## EXERCISE PROMPT
Look through the records below for the line with "expanding. Along the" and the line with "99.99% network uptime", then return those lines and all lines between, exactly.
============================================================
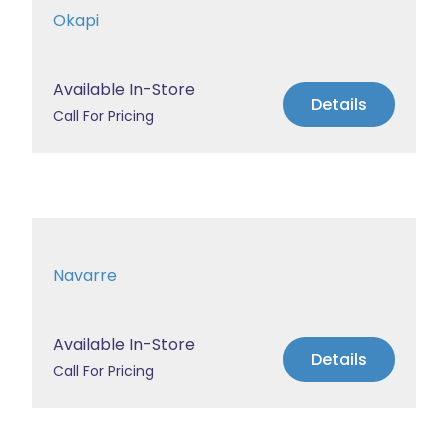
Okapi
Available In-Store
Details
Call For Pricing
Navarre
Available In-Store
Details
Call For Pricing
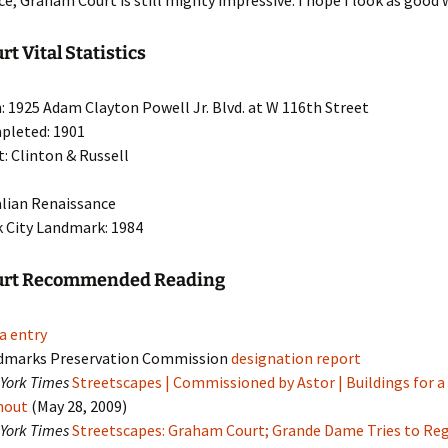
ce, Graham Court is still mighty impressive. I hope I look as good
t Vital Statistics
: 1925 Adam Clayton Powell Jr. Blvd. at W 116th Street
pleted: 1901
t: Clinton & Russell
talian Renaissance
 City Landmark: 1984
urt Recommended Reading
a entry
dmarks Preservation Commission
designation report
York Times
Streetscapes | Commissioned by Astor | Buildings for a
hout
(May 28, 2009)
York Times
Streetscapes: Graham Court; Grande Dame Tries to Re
============================================================
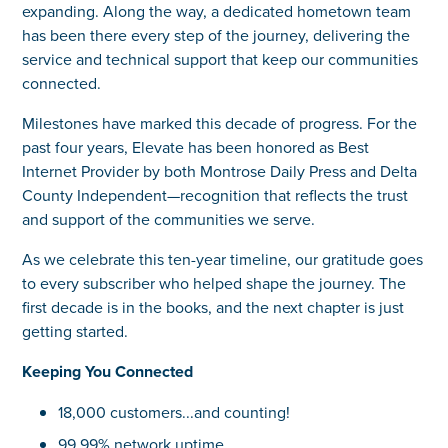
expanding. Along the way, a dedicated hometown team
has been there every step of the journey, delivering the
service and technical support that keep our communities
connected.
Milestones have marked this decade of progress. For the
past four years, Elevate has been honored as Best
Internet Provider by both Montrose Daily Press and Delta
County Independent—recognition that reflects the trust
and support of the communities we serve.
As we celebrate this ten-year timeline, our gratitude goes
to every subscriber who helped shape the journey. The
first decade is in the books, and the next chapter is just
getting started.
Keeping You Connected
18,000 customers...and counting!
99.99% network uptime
============================================================
## SOLUTION FOR THIS EXERCISE
expanding. Along the way, a dedicated hometown team
has been there every step of the journey, delivering the
service and technical support that keep our communities
connected.
Milestones have marked this decade of progress. For the
past four years, Elevate has been honored as Best
Internet Provider by both Montrose Daily Press and Delta
County Independent—recognition that reflects the trust
and support of the communities we serve.
As we celebrate this ten-year timeline, our gratitude goes
to every subscriber who helped shape the journey. The
first decade is in the books, and the next chapter is just
getting started.
Keeping You Connected
18,000 customers...and counting!
99.99% network uptime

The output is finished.